Andrew Nakamura
About Me
andy@andynakamura.com
(423) 799-1999
Results-driven Cybersecurity Engineer with experience in planning, analysis and implementing security initiatives. Strong collaborator with success in owning technical engagements and guiding implementation projects. Point of contact for security-related issues and deployment of cloud and on-prem security solutions. Knowledgeable on security frameworks and requirements for policy development and risk assessments.
Work Experience
2021 - Present
System Administrator IV
California
This is where I started my cybersecurity career. It was here that I obtained my CISSP and took the lead role of Microsoft Defender and Microsoft Intune. I handle all the deployments, upgrades, policies, threat mitigation and vulnerability assessments. I am currently wrapping up our NIST assessment and soon will begin our ISO 27001 first stage audit later in January 2025.
2012 - Dec 2020
EDW Architect I Data Warehousing
Keck Medicine of USC, Los Angeles, California
I was the lead SQL Server database administrator maintaining all the sysadmin functions for the hospital. However, to be honest, I got burnt out and no longer want to do anything related to Data Engineering, unless it has a vulnerability! I enjoy tools like sqlmap, which I think are amazing.
Of course, this makes me understand the sql injections better, but after being heavily involved in SQL PASS and going to their annual conferences, I decided it was time to break from the database world and move to something more amazing:Â Cybersecurity.
Trainings
2024
Incident Response Foundations - Dec 2024
Antisyphon online
Verdict:Â 7.5
I wanted to give this a higher rating because I learned a lot. However, the labs were a bit of a disappointment. They didn’t really hammer the concepts we were learning so I think there was a bit of a disconnect.
Try Hack Me - Advent of Cyber - Dec 2024
online
Verdict:Â 9.0
I learned quite a bit from taking this year’s AoC. I really enjoyed the shellcode module which demonstrated how to get around Microsoft Defender. Now, I want to learn more about shell code!
I’ve had this account for a little more than a year and already rank at 13019 top 1% (if that means anything)
DEFCON 32 - 2024
Las Vegas Convention Center
Verdict:Â 9.0
I went in blind to this conference although I watched many YouTube videos for information nothing can really prepare you for the experience.

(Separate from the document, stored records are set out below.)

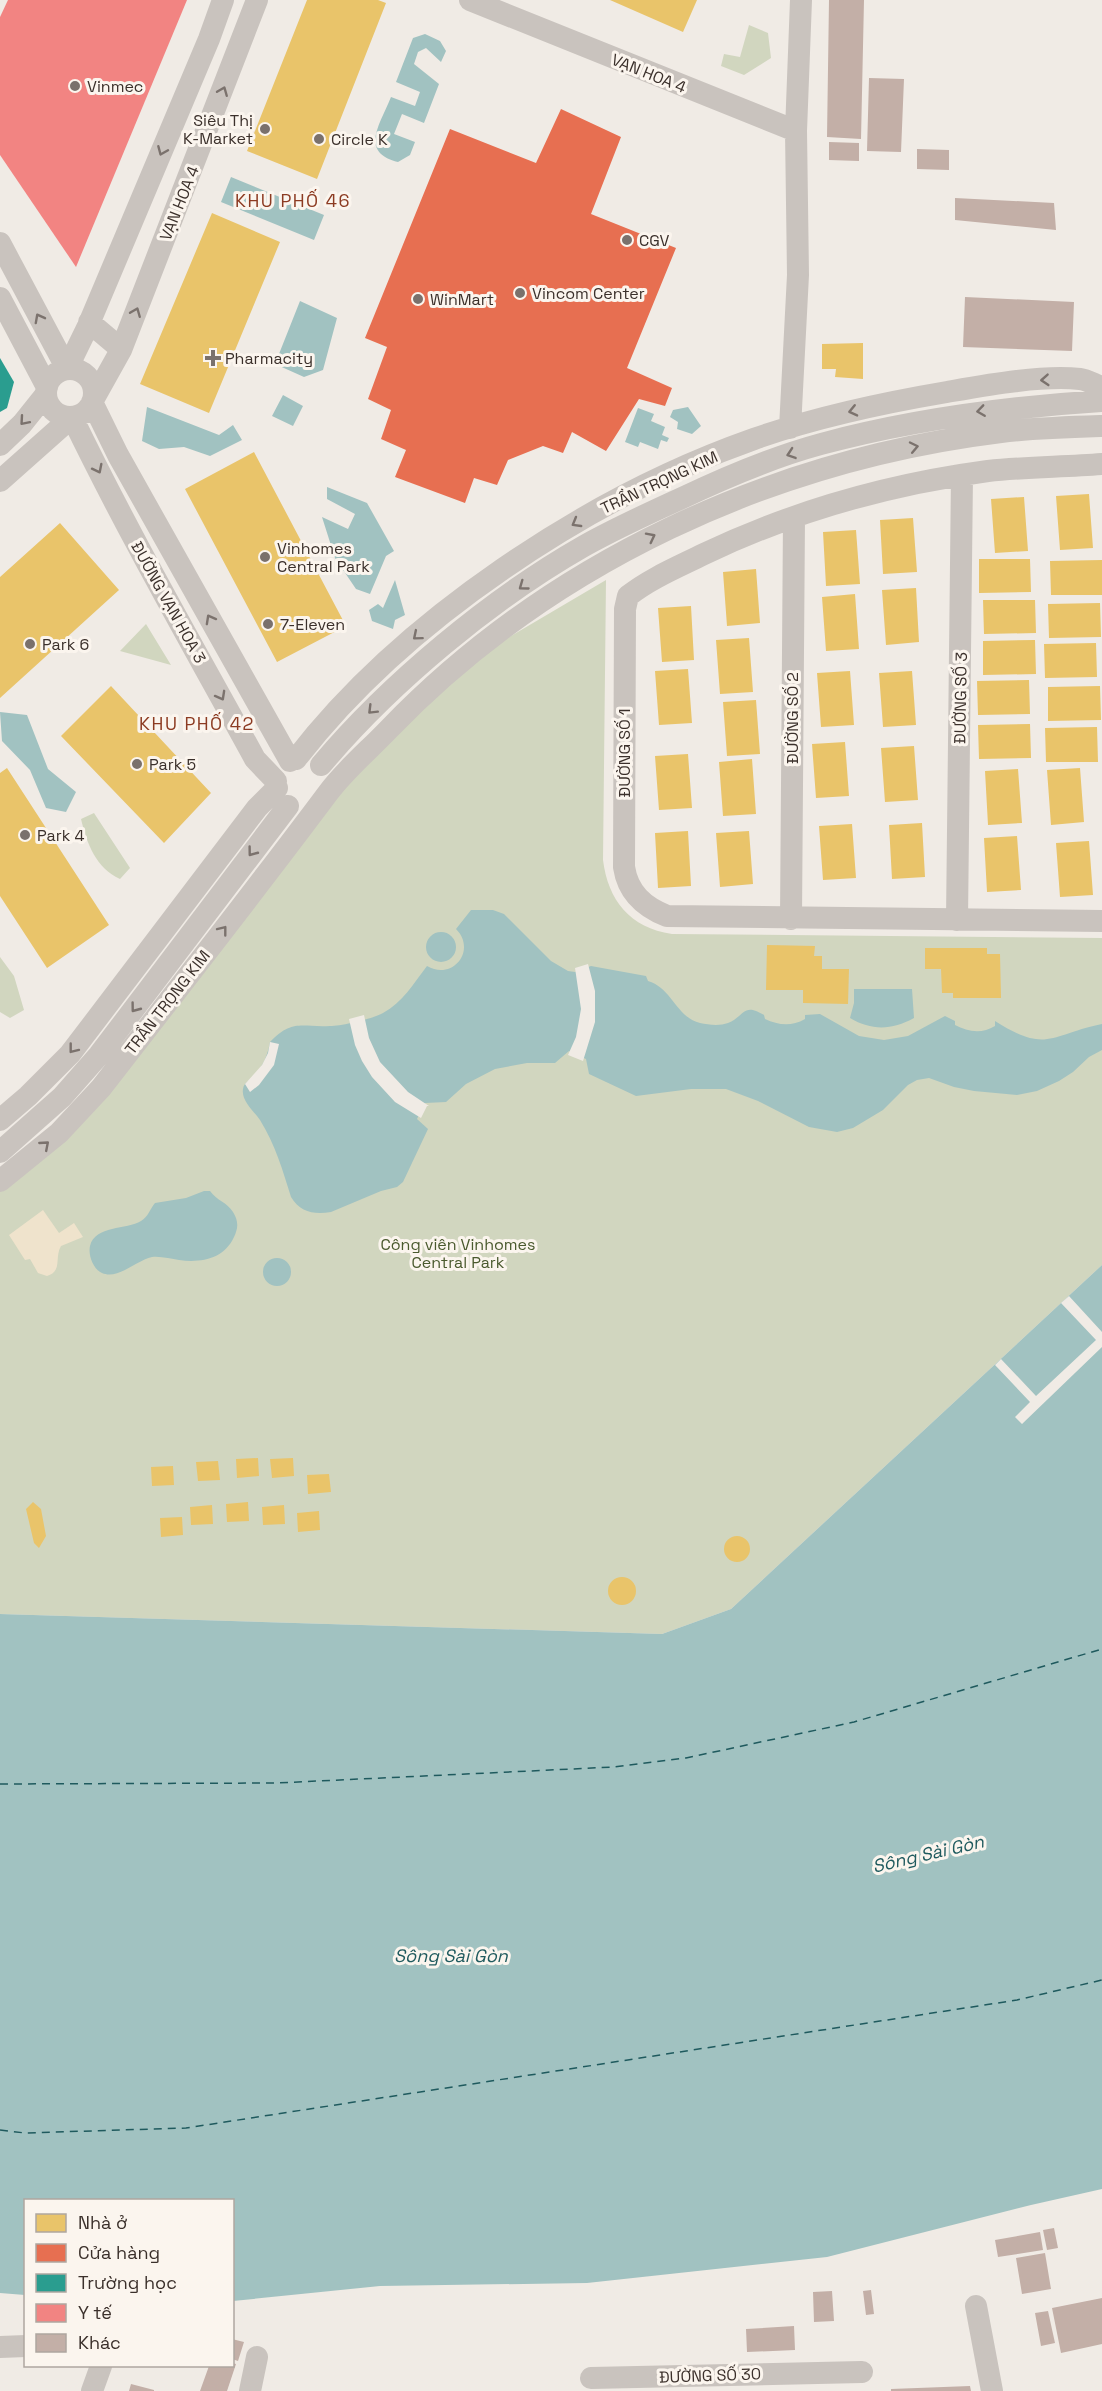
<svg xmlns="http://www.w3.org/2000/svg" width="1102" height="2391" viewBox="0 0 1102 2391" font-family="'Space Grotesk',sans-serif">
<style>
.green{fill:#d1d6bf}
.sand{fill:#efe3cc}
.water{fill:#a1c2c1}
.pier{fill:#f0ebe5}
.homes{fill:#e9c46a}
.shops{fill:#e76f51}
.schools{fill:#2a9d8f}
.health{fill:#f28482}
.lines{fill:none;stroke-linecap:round;stroke-linejoin:round}
.ferry{stroke:#1f5a5e;stroke-width:1.5;stroke-dasharray:8 6;stroke-linecap:butt}
.building{fill:#c3afa7}
.minor{stroke:#c9c3be;stroke-width:22}
.oneway{stroke:#7b726d}
.poi-dot{fill:#7a716c;stroke:#fbf5ee;stroke-width:2}
.labels{text-anchor:middle;stroke-width:6;stroke-linejoin:round;paint-order:stroke}
.street-label{font-size:16px;fill:#3b302b;stroke:#fbf5ee}
.poi-label{font-size:16px;fill:#3b302b;stroke:#fbf5ee;text-anchor:start}
.park-label{font-size:16px;fill:#4a5a2e;stroke:#fbf5ee}
.neighbourhood-label{font-size:18px;letter-spacing:1.5px;fill:#8c3b22;stroke:#fbf5ee}
.water-label{font-size:18px;font-style:italic;fill:#1f5a5e;stroke:#fbf5ee}
</style>
<rect width="100%" height="100%" fill="#f0ebe5"/>
<path class="green" d="M 749,25 L 768,33 L 771,58 L 744,75 L 721,66 L 724,54 L 740,57 Z
M 606,580 L 603,860 C 608,900 630,928 672,934 L 1102,938 L 1102,1265 L 731,1609 L 662,1634 L 0,1614 L 0,1190 L 329,805 L 418,708 L 499,643 Z
M 146,624 L 171,665 L 120,651 Z
M 94,813 L 130,868 L 120,879 C 96,868 87,844 81,819 Z
M 0,957 L 14,976 L 24,1010 L 10,1018 L 0,1012 Z"/>
<path class="sand" d="M 43,1210 L 59,1233 L 74,1223 L 83,1237 L 61,1246 C 54,1258 63,1271 47,1276 L 38,1273 L 30,1259 L 25,1260 L 9,1235 Z"/>
<path class="water" d="M 425,34 L 440,41 L 446,51 L 441,62 L 426,48 L 418,52 L 414,64 L 439,84 L 424,123 L 402,114 L 394,134 L 415,142 L 410,155 L 398,162 C 358,152 381,123 391,97 L 415,106 L 420,92 L 396,82 L 413,38 Z
M 231,177 L 324,215 L 314,240 L 221,202 Z
M 300,301 L 337,318 L 323,370 L 304,377 L 275,364 Z
M 283,395 L 303,406 L 293,426 L 272,416 Z
M 147,407 L 219,435 L 233,425 L 242,440 L 210,456 L 184,447 L 159,449 L 142,441 Z
M 688,407 L 701,426 L 692,434 L 677,429 L 678,422 L 670,417 L 673,410 Z
M 638,408 L 654,414 L 651,421 L 665,427 L 662,435 L 669,438 L 667,442 L 661,440 L 658,449 L 640,442 L 638,447 L 625,442 Z
M 327,487 L 367,503 L 394,551 L 386,556 L 370,594 L 356,589 L 335,558 L 322,517 L 348,529 L 355,514 L 327,499 Z
M 395,580 L 405,615 L 395,620 L 393,629 L 372,621 L 369,610 L 378,604 L 383,608 Z
M 0,712 L 27,715 L 48,769 L 76,792 L 66,812 L 46,808 L 30,770 L 2,741 Z
M 471,910 L 493,910 L 504,914 L 551,961 L 568,971 L 575,972 L 591,966 L 646,976 L 648,981 C 672,988 676,1017 700,1023 C 709,1025 720,1026 728,1023 C 745,1016 743,1002 764,1015 L 765,1019 C 778,1025 791,1027 805,1019 L 805,1015 L 820,1014 L 859,1036 L 884,1040 L 908,1036 L 945,1016 L 955,1021 L 955,1025 C 968,1032 982,1034 995,1026 L 995,1021 C 1047,1054 1049,1035 1102,1024 L 1102,1050 L 1089,1057 L 1073,1072 L 1059,1081 L 1037,1091 L 1017,1095 L 974,1091 L 954,1087 L 929,1078 L 917,1080 L 908,1085 L 883,1110 L 853,1128 L 837,1132 L 809,1127 L 758,1101 L 726,1089 L 691,1089 L 636,1096 L 589,1074 L 586,1059 L 569,1051 L 555,1063 L 527,1063 L 495,1069 L 466,1084 L 446,1102 L 425,1103 L 417,1119 L 428,1129 L 403,1182 L 397,1187 L 381,1191 L 331,1212 C 314,1215 300,1212 291,1197 C 283,1171 275,1144 260,1120 C 254,1111 241,1101 243,1089 C 244,1082 251,1080 255,1075 C 263,1066 268,1054 270,1042 C 293,1018 303,1028 330,1026 C 342,1026 372,1019 383,1013 C 402,1003 414,983 427,966 C 453,981 477,950 456,929 Z
M426 947a15 15 0 1 1 30 0a15 15 0 1 1-30 0Z
M 854,989 L 912,989 L 914,1018 C 892,1030 872,1031 850,1018 L 854,1003 Z
M 204,1191 L 210,1191 C 217,1201 227,1202 233,1212 C 239,1222 238,1228 234,1237 C 224,1259 201,1263 179,1260 C 171,1259 161,1256 152,1257 C 137,1260 118,1280 102,1273 C 93,1269 88,1255 90,1246 C 95,1225 127,1230 141,1221 C 148,1217 150,1209 155,1203 L 186,1198 Z
M263 1272a14 14 0 1 1 28 0a14 14 0 1 1-28 0Z
M 1102,1265 L 1102,2189 L 1031,2205 L 827,2257 L 587,2283 L 380,2286 L 233,2301 L 232,2200 L 26,2200 L 25,2295 L 0,2293 L 0,1614 L 662,1634 L 731,1609 Z"/>
<path class="pier" d="M 588,964 L 595,991 L 595,1022 L 583,1061 L 568,1055 L 576,1037 L 581,1009 L 575,968 Z
M 364,1015 L 369,1038 L 380,1062 L 408,1092 L 429,1106 L 427,1106 L 421,1118 L 395,1102 L 372,1077 L 362,1061 L 355,1045 L 349,1019 Z
M 270,1042 L 279,1044 L 274,1065 L 259,1085 L 250,1092 L 245,1084 L 262,1065 L 268,1053 Z
M 1069,1296 L 1102,1332 L 1102,1347 L 1022,1424 L 1015,1417 L 1030,1402 L 995,1365 L 1001,1359 L 1036,1396 L 1096,1340 L 1061,1303 Z"/>
<path class="homes" d="M 307,0 L 378,0 L 386,3 L 317,179 L 247,151 Z
M 610,0 L 697,0 L 683,32 Z
M 212,213 L 280,242 L 209,413 L 140,384 Z
M 863,343 L 863,379 L 835,377 L 836,369 L 822,369 L 822,344 Z
M 254,452 L 346,626 L 277,662 L 185,489 Z
M 1089,494 L 1093,548 L 1060,550 L 1056,496 Z
M 1024,497 L 1028,551 L 995,553 L 991,499 Z
M 913,518 L 917,572 L 883,574 L 880,520 Z
M 60,523 L 119,590 L 0,698 L 0,577 Z
M 856,530 L 860,584 L 826,586 L 823,532 Z
M 979,559 L 1030,559 L 1031,592 L 979,593 Z
M 1102,560 L 1102,595 L 1051,595 L 1050,561 Z
M 756,569 L 760,623 L 727,626 L 723,572 Z
M 916,588 L 919,642 L 886,645 L 882,590 Z
M 855,594 L 859,649 L 826,651 L 822,597 Z
M 983,600 L 1035,600 L 1036,633 L 984,634 Z
M 1100,603 L 1101,637 L 1049,638 L 1048,604 Z
M 691,606 L 694,660 L 662,662 L 658,608 Z
M 749,638 L 753,692 L 720,694 L 716,640 Z
M 1035,640 L 1036,674 L 983,675 L 983,641 Z
M 1096,643 L 1097,677 L 1045,678 L 1044,644 Z
M 688,669 L 692,723 L 659,725 L 655,671 Z
M 850,671 L 854,725 L 821,727 L 817,673 Z
M 912,671 L 916,725 L 883,727 L 879,673 Z
M 1029,680 L 1030,714 L 978,715 L 977,681 Z
M 111,686 L 211,793 L 164,843 L 61,736 Z
M 1100,686 L 1101,720 L 1048,721 L 1048,687 Z
M 756,700 L 760,754 L 727,756 L 723,702 Z
M 1030,724 L 1031,758 L 979,759 L 978,725 Z
M 1097,727 L 1098,762 L 1046,762 L 1045,728 Z
M 845,742 L 849,796 L 816,798 L 812,744 Z
M 914,746 L 918,800 L 885,802 L 881,748 Z
M 688,754 L 692,808 L 659,810 L 655,756 Z
M 752,759 L 756,814 L 723,816 L 719,762 Z
M 7,768 L 109,925 L 47,968 L 0,896 L 0,773 Z
M 1080,768 L 1084,822 L 1051,825 L 1047,770 Z
M 1018,769 L 1022,823 L 988,825 L 985,771 Z
M 922,823 L 925,877 L 892,879 L 889,825 Z
M 852,824 L 856,878 L 823,880 L 819,826 Z
M 688,831 L 691,886 L 658,888 L 655,833 Z
M 749,831 L 753,884 L 720,887 L 716,833 Z
M 1017,836 L 1021,890 L 987,892 L 984,838 Z
M 1089,841 L 1093,895 L 1060,897 L 1056,843 Z
M 767,945 L 815,946 L 814,956 L 822,956 L 822,969 L 849,969 L 848,1004 L 803,1003 L 803,990 L 766,990 Z
M 925,948 L 987,948 L 987,954 L 1000,954 L 1001,998 L 953,998 L 953,993 L 942,993 L 941,969 L 925,969 Z
M 258,1458 L 259,1476 L 237,1478 L 236,1459 Z
M 293,1458 L 294,1476 L 272,1478 L 270,1459 Z
M 218,1461 L 220,1480 L 198,1481 L 196,1462 Z
M 173,1466 L 174,1485 L 152,1486 L 151,1467 Z
M 329,1474 L 331,1492 L 308,1494 L 307,1475 Z
M 33,1502 L 41,1509 L 46,1536 L 39,1548 L 34,1543 L 26,1509 Z
M 248,1502 L 249,1521 L 227,1522 L 226,1504 Z
M 212,1505 L 213,1524 L 191,1525 L 190,1507 Z
M 284,1505 L 285,1524 L 263,1525 L 262,1507 Z
M 319,1511 L 320,1530 L 298,1532 L 297,1513 Z
M 182,1517 L 183,1535 L 161,1537 L 160,1518 Z
M724 1549a13 13 0 1 1 26 0a13 13 0 1 1-26 0Z
M608 1591a14 14 0 1 1 28 0a14 14 0 1 1-28 0Z"/>
<path class="shops" d="M 561,109 L 621,137 L 591,214 L 676,248 L 627,368 L 672,388 L 665,406 L 639,399 L 606,451 L 572,432 L 563,453 L 543,446 L 508,460 L 497,485 L 474,478 L 465,503 L 395,477 L 406,450 L 381,439 L 391,410 L 368,399 L 387,347 L 365,338 L 450,129 L 536,163 Z"/>
<path class="schools" d="M 0,358 L 14,382 L 7,408 L 0,412 Z"/>
<path class="health" d="M 8,0 L 187,0 L 76,267 L 0,155 L 0,17 Z"/>
<g class="lines">
<path class="ferry" d="M 0,1784 L 276,1783 L 614,1767 L 686,1758 L 854,1722 L 1102,1649
M 0,2130 L 25,2133 L 186,2128 L 1017,2000 L 1102,1980"/>
</g>
<path class="building" d="M 829,0 L 864,0 L 861,139 L 827,137 Z
M 869,78 L 904,79 L 901,152 L 867,151 Z
M 829,142 L 859,143 L 859,161 L 829,160 Z
M 917,149 L 949,150 L 949,170 L 917,169 Z
M 955,198 L 1054,203 L 1056,230 L 955,220 Z
M 965,297 L 1074,302 L 1072,351 L 963,347 Z
M 1054,2228 L 1058,2248 L 1047,2250 L 1043,2230 Z
M 1040,2232 L 1043,2250 L 998,2257 L 995,2240 Z
M 1045,2253 L 1051,2289 L 1022,2294 L 1016,2258 Z
M 871,2290 L 874,2314 L 866,2315 L 863,2291 Z
M 832,2291 L 834,2321 L 814,2322 L 813,2292 Z
M 1102,2298 L 1102,2344 L 1061,2353 L 1052,2308 Z
M 1048,2311 L 1055,2343 L 1041,2346 L 1035,2313 Z
M 794,2326 L 795,2350 L 747,2352 L 746,2329 Z
M 232,2339 L 244,2342 L 238,2361 L 232,2359 Z
M 232,2363 L 236,2364 L 227,2391 L 200,2391 L 209,2366 L 232,2366 Z
M 131,2384 L 154,2390 L 154,2391 L 129,2391 Z
M 970,2386 L 971,2391 L 891,2391 L 891,2389 Z"/>
<g class="lines">
<path class="minor" d="M 257,0 L 121,350 L 92,402 L 118,455 L 290,761
M 470,0 L 796,131
M 0,243 L 67,369
M 0,298 L 47,387
M 89,322 L 121,349
M 67,369 L 88,326 L 209,39 L 223,0
M46 393a24 24 0 1 1 48 0a24 24 0 1 1-48 0Z
M 790,428 L 798,275 L 796,131 L 801,0
M 0,445 L 22,424 L 46,394
M 1102,464 C 1064,467 1025,467 988,471 C 891,484 792,512 704,554 C 678,567 651,578 628,596 L 625,609 L 624,867 C 628,893 644,907 667,916 L 1102,921
M 0,481 L 72,417 C 128,533 193,646 255,759 L 276,781
M 296,759 C 403,620 589,497 754,439 C 816,417 882,403 947,392 C 987,385 1041,375 1080,379 C 1088,380 1095,385 1102,387
M 321,765 C 390,683 491,599 584,546 C 616,528 649,513 682,498 C 726,477 773,457 821,444 C 914,419 1006,407 1102,401
M 791,919 L 794,518
M 957,920 L 962,475
M 0,1120 L 28,1096 L 70,1054 L 257,808 L 277,788
M 0,1152 L 62,1097 L 99,1055 L 288,806
M 0,1181 L 59,1133 L 101,1088 C 177,990 254,892 328,793 C 345,770 369,750 389,729 C 550,562 772,460 1001,432 C 1034,428 1069,427 1102,426
M 976,2306 L 992,2391
M 0,2347 L 26,2346
M 591,2378 L 862,2372
M 92,2391 L 101,2366
M 250,2391 L 257,2357"/>
</g>
<defs><path id="oneway-chevron" d="M-2-3.5L2.5 0L-2 3.5" fill="none" stroke-width="1.6" stroke-linecap="round" stroke-linejoin="round" transform="scale(1.5)"/></defs>
<g class="oneway">
<use href="#oneway-chevron" transform="translate(223 91) rotate(-68)"/>
<use href="#oneway-chevron" transform="translate(162 151) rotate(113)"/>
<use href="#oneway-chevron" transform="translate(136 312) rotate(-68)"/>
<use href="#oneway-chevron" transform="translate(39 318) rotate(-118)"/>
<use href="#oneway-chevron" transform="translate(1045 380) rotate(176)"/>
<use href="#oneway-chevron" transform="translate(853 411) rotate(167)"/>
<use href="#oneway-chevron" transform="translate(981 411) rotate(172)"/>
<use href="#oneway-chevron" transform="translate(24 421) rotate(131)"/>
<use href="#oneway-chevron" transform="translate(914 447) rotate(-12)"/>
<use href="#oneway-chevron" transform="translate(791 454) rotate(161)"/>
<use href="#oneway-chevron" transform="translate(98 469) rotate(63)"/>
<use href="#oneway-chevron" transform="translate(576 523) rotate(150)"/>
<use href="#oneway-chevron" transform="translate(651 537) rotate(-27)"/>
<use href="#oneway-chevron" transform="translate(523 586) rotate(144)"/>
<use href="#oneway-chevron" transform="translate(210 619) rotate(-119)"/>
<use href="#oneway-chevron" transform="translate(417 636) rotate(140)"/>
<use href="#oneway-chevron" transform="translate(221 696) rotate(61)"/>
<use href="#oneway-chevron" transform="translate(372 710) rotate(135)"/>
<use href="#oneway-chevron" transform="translate(252 852) rotate(127)"/>
<use href="#oneway-chevron" transform="translate(223 930) rotate(-52)"/>
<use href="#oneway-chevron" transform="translate(135 1008) rotate(127)"/>
<use href="#oneway-chevron" transform="translate(73 1049) rotate(128)"/>
<use href="#oneway-chevron" transform="translate(45 1145) rotate(-41)"/>
</g>
<g class="poi-dot">
<circle cx="75" cy="86" r="6"/>
<circle cx="265" cy="129" r="6"/>
<circle cx="319" cy="139" r="6"/>
<circle cx="627" cy="240" r="6"/>
<circle cx="520" cy="293" r="6"/>
<circle cx="418" cy="299" r="6"/>
<path d="M210 349h6v6h6v6h-6v6h-6v-6h-6v-6h6z"/>
<circle cx="265" cy="557" r="6"/>
<circle cx="268" cy="624" r="6"/>
<circle cx="30" cy="644" r="6"/>
<circle cx="137" cy="764" r="6"/>
<circle cx="25" cy="835" r="6"/>
</g>
<g class="labels">
<g class="street-label">
<text transform="translate(649 73) rotate(22)" y="6">VẠN HOA 4</text>
<text transform="translate(179 203) rotate(-68)" y="6">VẠN HOA 4</text>
<text transform="translate(659 482) rotate(-25)" y="6">TRẦN TRỌNG KIM</text>
<text transform="translate(169 602) rotate(61)" y="6">ĐƯỜNG VẠN HOA 3</text>
<text transform="translate(960 698) rotate(-89)" y="6">ĐƯỜNG SỐ 3</text>
<text transform="translate(792 718) rotate(-90)" y="6">ĐƯỜNG SỐ 2</text>
<text transform="translate(624 753) rotate(-90)" y="6">ĐƯỜNG SỐ 1</text>
<text transform="translate(167 1002) rotate(-52)" y="6">TRẦN TRỌNG KIM</text>
<text transform="translate(710 2375) rotate(-2)" y="6">ĐƯỜNG SỐ 30</text>
</g>
<g class="poi-label">
<text x="87" y="92">Vinmec</text>
<text x="253" y="126" text-anchor="end">Siêu Thị<tspan x="253" dy="18">K-Market</tspan></text>
<text x="331" y="145">Circle K</text>
<text x="639" y="246">CGV</text>
<text x="532" y="299">Vincom Center</text>
<text x="430" y="305">WinMart</text>
<text x="225" y="364">Pharmacity</text>
<text x="277" y="554">Vinhomes<tspan x="277" dy="18">Central Park</tspan></text>
<text x="280" y="630">7-Eleven</text>
<text x="42" y="650">Park 6</text>
<text x="149" y="770">Park 5</text>
<text x="37" y="841">Park 4</text>
</g>
<g class="park-label">
<text x="458" y="1250">Công viên Vinhomes<tspan x="458" dy="18">Central Park</tspan></text>
</g>
<g class="neighbourhood-label">
<text x="293" y="207">KHU PHỐ 46</text>
<text x="197" y="730">KHU PHỐ 42</text>
</g>
<g class="water-label">
<text transform="translate(928 1854) rotate(-13)" y="6">Sông Sài Gòn</text>
<text x="451" y="1962">Sông Sài Gòn</text>
</g>
</g>
<rect x="24" y="2199" width="210" height="168" fill="#fbf5ee" stroke="#aea6a0" stroke-width="1.5"/>
<rect x="36" y="2214" width="30" height="18" fill="#e9c46a" stroke="#aea6a0" stroke-width="1.5"/>
<text x="78" y="2229" font-size="18" fill="#3b302b">Nhà ở</text>
<rect x="36" y="2244" width="30" height="18" fill="#e76f51" stroke="#aea6a0" stroke-width="1.5"/>
<text x="78" y="2259" font-size="18" fill="#3b302b">Cửa hàng</text>
<rect x="36" y="2274" width="30" height="18" fill="#2a9d8f" stroke="#aea6a0" stroke-width="1.5"/>
<text x="78" y="2289" font-size="18" fill="#3b302b">Trường học</text>
<rect x="36" y="2304" width="30" height="18" fill="#f28482" stroke="#aea6a0" stroke-width="1.5"/>
<text x="78" y="2319" font-size="18" fill="#3b302b">Y tế</text>
<rect x="36" y="2334" width="30" height="18" fill="#c3afa7" stroke="#aea6a0" stroke-width="1.5"/>
<text x="78" y="2349" font-size="18" fill="#3b302b">Khác</text>
</svg>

It is like an all night party with hackers 24 hours a day for 4 days straight. Unfortunately, I was coming off my second COVID exposure with a few days of being “recovered”. I had to take it easy and didn’t go to any evening networking events aside from the Toxic BBQ.
It is here where I thought my passion would start in Bug Bounty Village since this is where I hung out most of time. Â
I did win the Galaxy tablet and *almost* twice at that! I told the hosts I won it and volunteered it up for someone else.
Certifications
2023
ISO 27001 Lead Implementer
PECB
When I received my CISSP, I was still new to the GRC world. Management thought it best to go through the ISO 27001 training and push our organization to becoming ISO 27001 certified.
We will hit that goal in Q1 of 2025!
2022
CISSP
ISC2
My manager incentivized me to take this certification since he had also just recently passed back in 2021. He said he would cover the exam costs but really wanted me to take it. However, he needed me to take it in 4 months! I had to buckle down and forgo all my other responsibilities for a time. I still can not thank all the help from discord and everyone else in that journey.
Education
1991
Bachelors Of Political Science
University of California, Los Angeles (UCLA)
Yes, I actually have a degree from long ago. Although originally my thought was to go to law school after college, I was paying this by myself with my part-time job. I had to bail out once I saw that it would be difficult, or so I thought at the time to continue another 3 years of law school for something I wouldn’t enjoy.
In hindsight, I should have went to to the military and then got some cushy job with the government or with BIG tech, since they were small techs back then.
And yea, I can bring in a transcript if HR really wants it.
Skills & Expertise
Microsoft Defender
Expert at deploying, configuring and managing Defender for Endpoint
Deployed Defender to enterprise with 380 users and 800 devices.
Implmented Enterprise Mobile to 100 iOS and Android devices and built conditional access policies restricting personal devices. Â
Incident Response
Skills in responding to and managing security incidents using Microsoft Defender.
Responded quickly to several true positive incidents in executive account takeover. Mitigated threat by notifying management and end user and brought compromised asset back into asset inventory for analysis.Â
Threat Detection and Response
Experience in identifying and mitigating security threats using Microsoft Defender’s tools.
Ability to run KQL queries against Sentinel and Defender and investigate incidents and potential threats.
Breakin' Boxes
Divi Product Launch
Lorem ipsum dolor sit amet consectetur adipiscing.
Divi Product Launch
Lorem ipsum dolor sit amet consectetur adipiscing.
Divi Product Launch
Lorem ipsum dolor sit amet consectetur adipiscing.
Divi Product Launch
Lorem ipsum dolor sit amet consectetur adipiscing.